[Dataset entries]
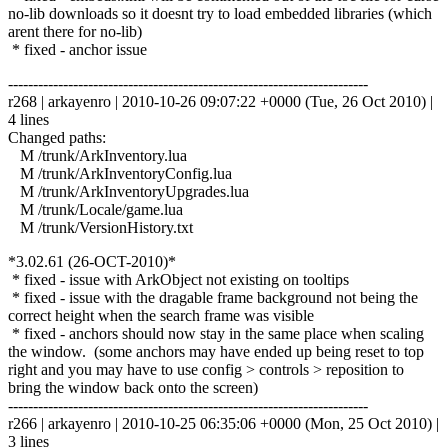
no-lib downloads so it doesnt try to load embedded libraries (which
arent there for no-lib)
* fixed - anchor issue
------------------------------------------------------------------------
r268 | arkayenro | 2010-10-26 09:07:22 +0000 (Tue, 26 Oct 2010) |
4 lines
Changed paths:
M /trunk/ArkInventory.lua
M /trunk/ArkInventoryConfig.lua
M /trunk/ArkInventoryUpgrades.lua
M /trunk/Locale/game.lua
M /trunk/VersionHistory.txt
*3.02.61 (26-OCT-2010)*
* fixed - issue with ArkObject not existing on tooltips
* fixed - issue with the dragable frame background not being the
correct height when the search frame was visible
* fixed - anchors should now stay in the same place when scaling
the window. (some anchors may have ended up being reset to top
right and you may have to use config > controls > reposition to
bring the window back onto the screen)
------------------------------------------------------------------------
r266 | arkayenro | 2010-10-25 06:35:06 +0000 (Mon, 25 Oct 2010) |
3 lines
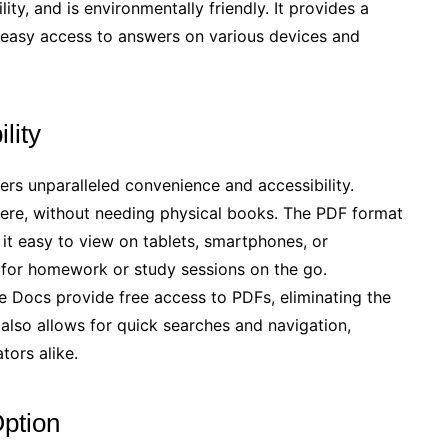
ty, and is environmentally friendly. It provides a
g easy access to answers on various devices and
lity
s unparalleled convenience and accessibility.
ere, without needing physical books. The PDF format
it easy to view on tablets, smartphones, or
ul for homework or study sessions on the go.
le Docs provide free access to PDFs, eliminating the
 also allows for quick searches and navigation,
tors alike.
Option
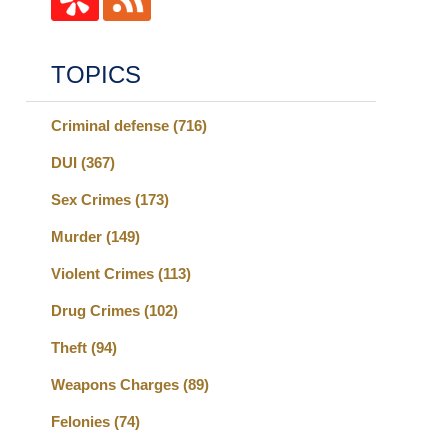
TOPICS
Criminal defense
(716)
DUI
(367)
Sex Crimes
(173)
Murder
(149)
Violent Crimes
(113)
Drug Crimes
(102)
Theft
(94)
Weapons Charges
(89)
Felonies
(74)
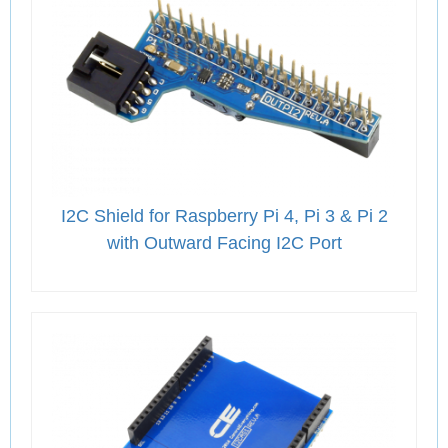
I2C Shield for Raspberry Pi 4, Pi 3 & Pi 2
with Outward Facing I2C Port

---

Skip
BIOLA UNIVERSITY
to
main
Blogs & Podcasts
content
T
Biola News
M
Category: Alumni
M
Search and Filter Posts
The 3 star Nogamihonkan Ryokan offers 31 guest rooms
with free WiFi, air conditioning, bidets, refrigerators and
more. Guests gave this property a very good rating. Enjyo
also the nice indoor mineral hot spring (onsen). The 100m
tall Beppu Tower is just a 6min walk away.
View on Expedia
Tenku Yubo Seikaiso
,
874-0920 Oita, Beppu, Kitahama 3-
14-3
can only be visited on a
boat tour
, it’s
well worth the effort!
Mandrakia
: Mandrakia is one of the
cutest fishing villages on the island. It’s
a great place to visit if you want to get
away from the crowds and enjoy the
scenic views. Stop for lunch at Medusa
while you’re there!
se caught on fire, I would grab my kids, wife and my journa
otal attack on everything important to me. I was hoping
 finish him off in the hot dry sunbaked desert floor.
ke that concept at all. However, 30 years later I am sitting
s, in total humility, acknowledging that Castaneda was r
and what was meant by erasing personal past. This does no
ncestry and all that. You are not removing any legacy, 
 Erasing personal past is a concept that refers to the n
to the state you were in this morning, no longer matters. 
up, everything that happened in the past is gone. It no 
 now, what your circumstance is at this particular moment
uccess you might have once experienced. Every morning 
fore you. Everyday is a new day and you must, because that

==

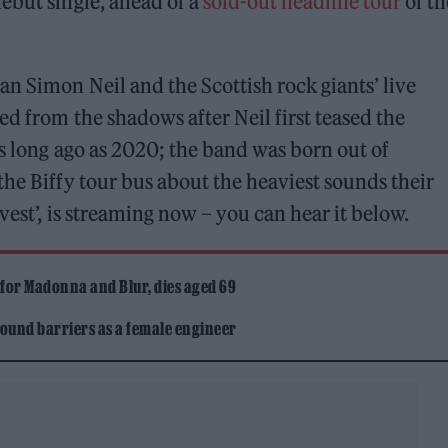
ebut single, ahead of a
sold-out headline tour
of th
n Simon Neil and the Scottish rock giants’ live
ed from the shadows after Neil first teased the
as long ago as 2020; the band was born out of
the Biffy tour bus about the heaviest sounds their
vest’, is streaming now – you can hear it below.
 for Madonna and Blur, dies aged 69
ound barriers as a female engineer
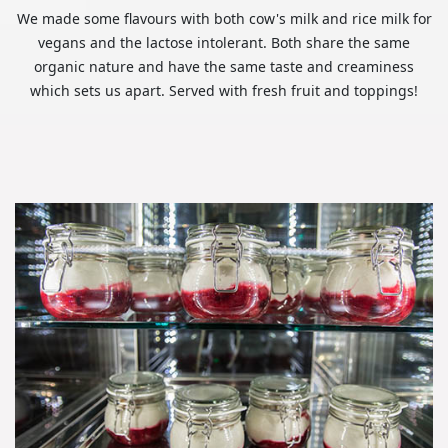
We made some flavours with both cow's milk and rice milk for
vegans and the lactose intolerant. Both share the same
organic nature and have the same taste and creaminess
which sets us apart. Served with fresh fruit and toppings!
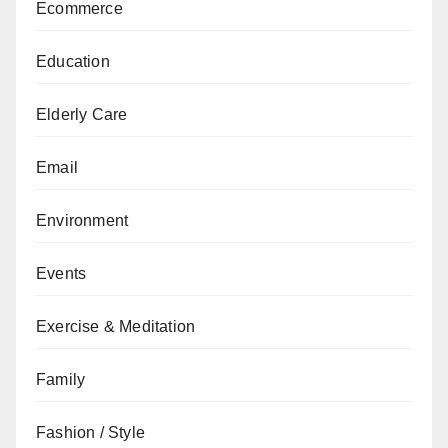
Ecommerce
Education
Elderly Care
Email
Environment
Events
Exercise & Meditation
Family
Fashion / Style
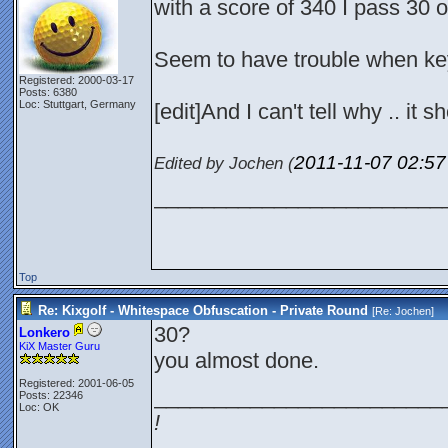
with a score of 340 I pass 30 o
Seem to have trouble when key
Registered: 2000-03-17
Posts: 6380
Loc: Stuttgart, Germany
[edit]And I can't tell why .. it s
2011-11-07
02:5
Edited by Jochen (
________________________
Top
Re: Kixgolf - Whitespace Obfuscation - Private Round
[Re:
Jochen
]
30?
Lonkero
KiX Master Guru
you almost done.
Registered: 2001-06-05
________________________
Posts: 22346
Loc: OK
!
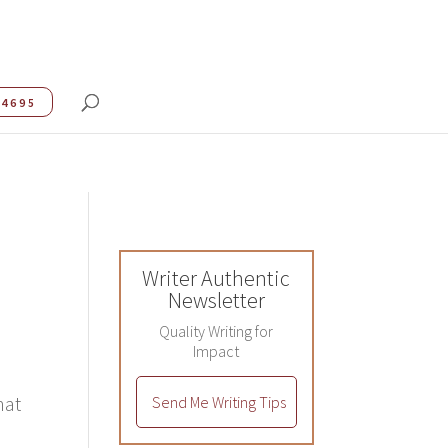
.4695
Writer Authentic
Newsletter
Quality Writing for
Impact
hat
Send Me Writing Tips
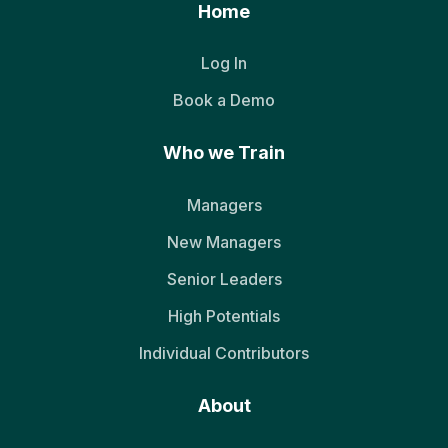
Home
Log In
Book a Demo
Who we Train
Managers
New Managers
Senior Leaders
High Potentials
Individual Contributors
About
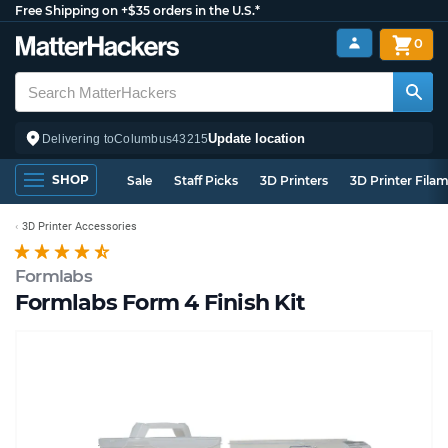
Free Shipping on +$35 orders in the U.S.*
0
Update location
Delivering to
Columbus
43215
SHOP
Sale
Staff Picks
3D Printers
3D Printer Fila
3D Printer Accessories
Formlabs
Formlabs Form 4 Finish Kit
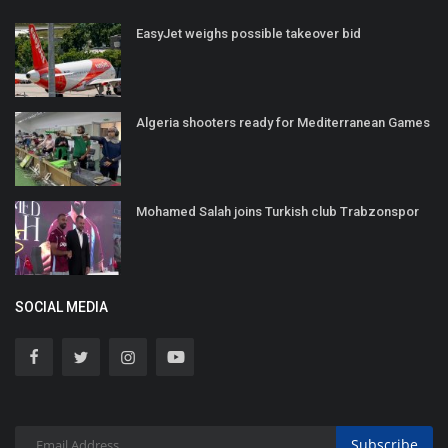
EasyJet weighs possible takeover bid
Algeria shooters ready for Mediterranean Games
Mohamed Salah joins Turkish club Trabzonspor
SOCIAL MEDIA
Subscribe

— WHAT YOU ARE ASKED TO DO —
Copy each line of the entries that includes the word "arkayenro".

— ANSWER FOR THIS EXERCISE —
r268 | arkayenro | 2010-10-26 09:07:22 +0000 (Tue, 26 Oct 2010) |
r266 | arkayenro | 2010-10-25 06:35:06 +0000 (Mon, 25 Oct 2010) |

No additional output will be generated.